What about competing interests in the same geography?
How do we begin talking about structures, linkages and
partnerships?
Scale
The
presentations focused on big cities or communities. Not rural areas nor global
issues.
Is
PPGIS only very local, very tangible? For example, how could you map capital
flows; how can PPGIS work across borders?
What
are the limits of working across different scales? For example, the public may
participate precisely because it's local and become disinterested at another
scale (say, national). What are the limits of working at one scale?
Values,
Ethics and Standards
What are the values of PPGIS? Are there certain values that
we should promote?
How can PPGIS be used to alter the power imbalances of
society to benefit marginalized populations? Presentations at this conference
seemed to be very conservative/traditional in reinforcing existing power
structures, for example, between experts and communities.

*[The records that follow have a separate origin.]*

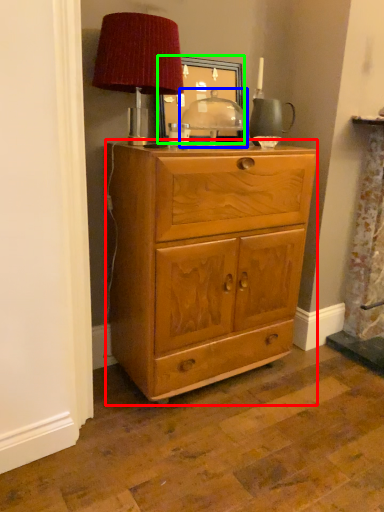
Question: Which object is the closest to the chest of drawers (highlighted by a red box)? Choose among these: table (highlighted by a blue box) or picture frame (highlighted by a green box).

Choices:
 (A) table
 (B) picture frame

Answer: (A)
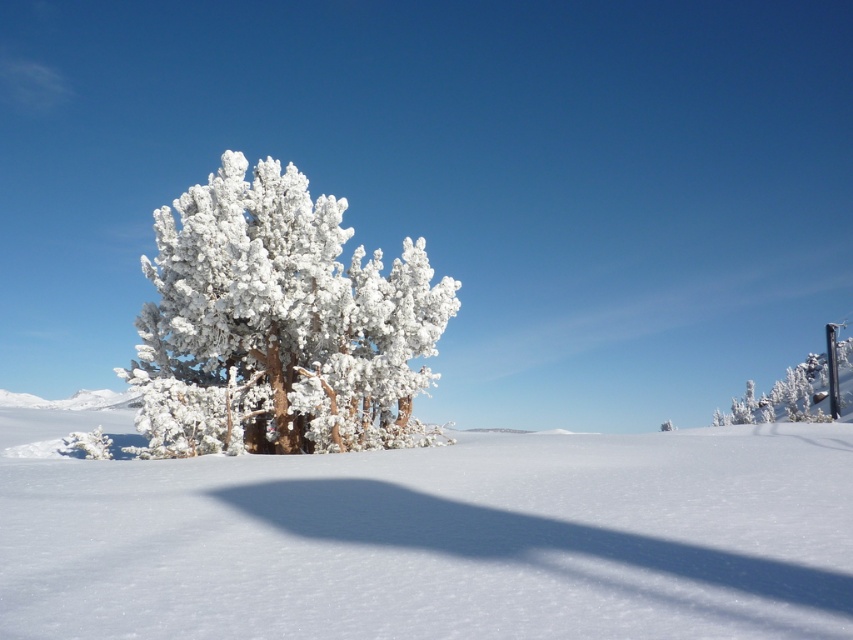
Question: Which object is closer to the camera taking this photo?

Choices:
 (A) frosted white tree at center
 (B) white frosty tree at center
 (C) white frosty tree at upper right

Answer: (B)

Question: Is frosted white tree at center to the left of white frosty tree at upper right from the viewer's perspective?

Choices:
 (A) yes
 (B) no

Answer: (A)

Question: Is white frosty tree at center below white frosty tree at upper right?

Choices:
 (A) no
 (B) yes

Answer: (A)

Question: Which point appears farthest from the camera in this image?

Choices:
 (A) (21, 513)
 (B) (827, 337)

Answer: (B)

Question: Is frosted white tree at center smaller than white frosty tree at upper right?

Choices:
 (A) yes
 (B) no

Answer: (A)

Question: Considering the real-world distances, which object is closest to the frosted white tree at center?

Choices:
 (A) white frosty tree at upper right
 (B) white frosty tree at center

Answer: (B)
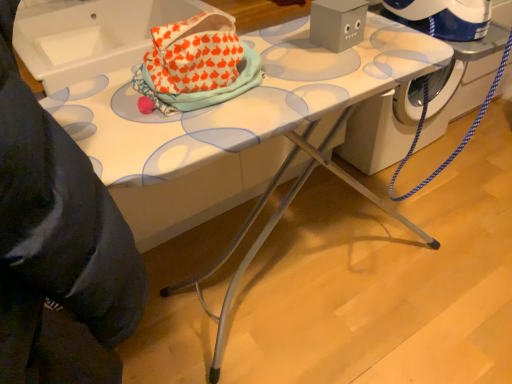
Locate an element on the screen. This screenshot has width=512, height=384. white ceramic sink at upper left is located at coordinates (91, 35).

The height and width of the screenshot is (384, 512). What do you see at coordinates (91, 35) in the screenshot?
I see `white ceramic sink at upper left` at bounding box center [91, 35].

Where is `white plastic washing machine at center`? white plastic washing machine at center is located at coordinates 382,128.

The width and height of the screenshot is (512, 384). Describe the element at coordinates (382, 128) in the screenshot. I see `white plastic washing machine at center` at that location.

Where is `white ceramic sink at upper left`? The height and width of the screenshot is (384, 512). white ceramic sink at upper left is located at coordinates (91, 35).

Does white ceramic sink at upper left appear on the left side of white plastic washing machine at center?

Indeed, white ceramic sink at upper left is positioned on the left side of white plastic washing machine at center.

Is white ceramic sink at upper left behind white plastic washing machine at center?

No, it is in front of white plastic washing machine at center.

Based on the photo, which point is more distant from viewer, (21, 9) or (499, 39)?

Positioned behind is point (21, 9).

From the image's perspective, between white ceramic sink at upper left and white plastic washing machine at center, who is located below?

white plastic washing machine at center appears lower in the image.

From a real-world perspective, which is physically above, white ceramic sink at upper left or white plastic washing machine at center?

white ceramic sink at upper left, from a real-world perspective.

From the picture: Is white ceramic sink at upper left thinner than white plastic washing machine at center?

No, white ceramic sink at upper left is not thinner than white plastic washing machine at center.

Does white ceramic sink at upper left have a lesser height compared to white plastic washing machine at center?

Yes.

Does white ceramic sink at upper left have a larger size compared to white plastic washing machine at center?

No, white ceramic sink at upper left is not bigger than white plastic washing machine at center.

Is white ceramic sink at upper left inside or outside of white plastic washing machine at center?

white ceramic sink at upper left is not enclosed by white plastic washing machine at center.

Would you consider white ceramic sink at upper left to be distant from white plastic washing machine at center?

white ceramic sink at upper left is positioned a significant distance from white plastic washing machine at center.

Could you tell me if white ceramic sink at upper left is turned towards white plastic washing machine at center?

No, white ceramic sink at upper left is not oriented towards white plastic washing machine at center.

You are a GUI agent. You are given a task and a screenshot of the screen. Output one action in this format:
    pyautogui.click(x=<x>, y=<y>)
    Task: Click on the sink above the white plastic washing machine at center (from a real-world perspective)
    Image resolution: width=512 pixels, height=384 pixels.
    Given the screenshot: What is the action you would take?
    pyautogui.click(x=91, y=35)

Is white plastic washing machine at center to the left of white ceramic sink at upper left from the viewer's perspective?

No.

Does white plastic washing machine at center come behind white ceramic sink at upper left?

Yes.

Considering the positions of points (397, 98) and (120, 39), is point (397, 98) farther from camera compared to point (120, 39)?

Yes, point (397, 98) is farther from viewer.

From the image's perspective, is white plastic washing machine at center positioned above or below white ceramic sink at upper left?

From the image's perspective, white plastic washing machine at center appears below white ceramic sink at upper left.

From a real-world perspective, is white plastic washing machine at center positioned over white ceramic sink at upper left based on gravity?

Actually, white plastic washing machine at center is physically below white ceramic sink at upper left in the real world.

Is white plastic washing machine at center thinner than white ceramic sink at upper left?

Indeed, white plastic washing machine at center has a lesser width compared to white ceramic sink at upper left.

Who is taller, white plastic washing machine at center or white ceramic sink at upper left?

Standing taller between the two is white plastic washing machine at center.

Which of these two, white plastic washing machine at center or white ceramic sink at upper left, is bigger?

Bigger between the two is white plastic washing machine at center.

Could white ceramic sink at upper left be considered to be inside white plastic washing machine at center?

No, white ceramic sink at upper left is not inside white plastic washing machine at center.

Can you see white plastic washing machine at center touching white ceramic sink at upper left?

white plastic washing machine at center is not next to white ceramic sink at upper left, and they're not touching.

Is white plastic washing machine at center oriented towards white ceramic sink at upper left?

No.

Can you tell me how much white plastic washing machine at center and white ceramic sink at upper left differ in facing direction?

There is a 1.12-degree angle between the facing directions of white plastic washing machine at center and white ceramic sink at upper left.

At what (x,y) coordinates should I click in order to perform the action: click on sink located on the left of white plastic washing machine at center. Please return your answer as a coordinate pair (x, y). This screenshot has height=384, width=512. Looking at the image, I should click on (91, 35).

Locate an element on the screen. Image resolution: width=512 pixels, height=384 pixels. sink that appears above the white plastic washing machine at center (from a real-world perspective) is located at coordinates (91, 35).

Identify the location of sink in front of the white plastic washing machine at center. (91, 35).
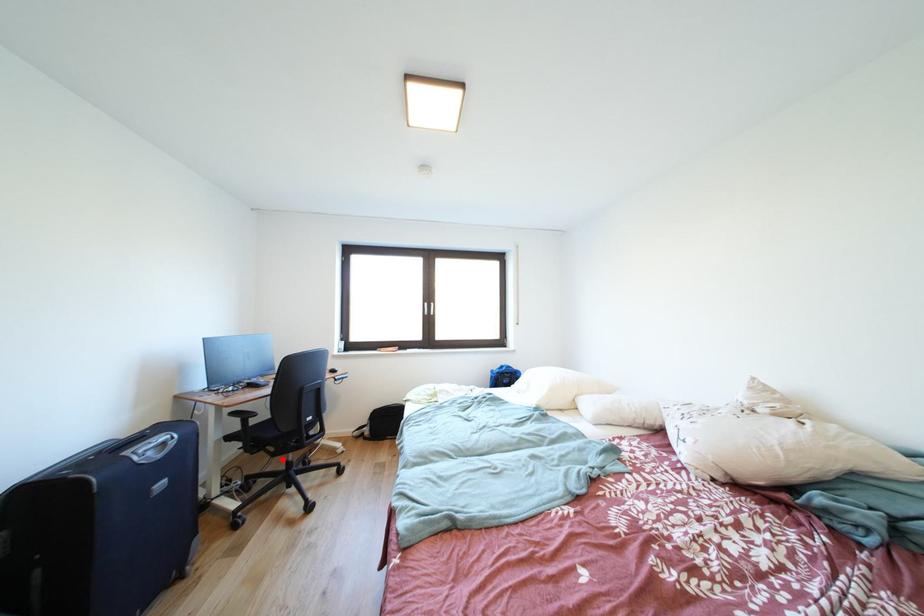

Should we be promoting an insurgent/subversive/guerrilla GIS
instead of an institutional PPGIS?
What about creating an open source GIS/PPGIS? A collectively
owned GIS?
How do we get more money/find more money for communities to
do PPGIS?
Should we create ethical standards for PPGIS? What should
they be?
Are there GIS technologies that we should not endorse?
What about the "human subjects" issue? This is a
huge issue for academics conducting research in communities.
Should we create other standards for PPGIS: for example, in
visual communication? GIS/maps should be intuitive/easy to comprehend and often
they are not.
Should we be involved in professional development of
PPGISers? How do we retain institutional knowledge? How do we find each other
to build partnerships and our own capacity?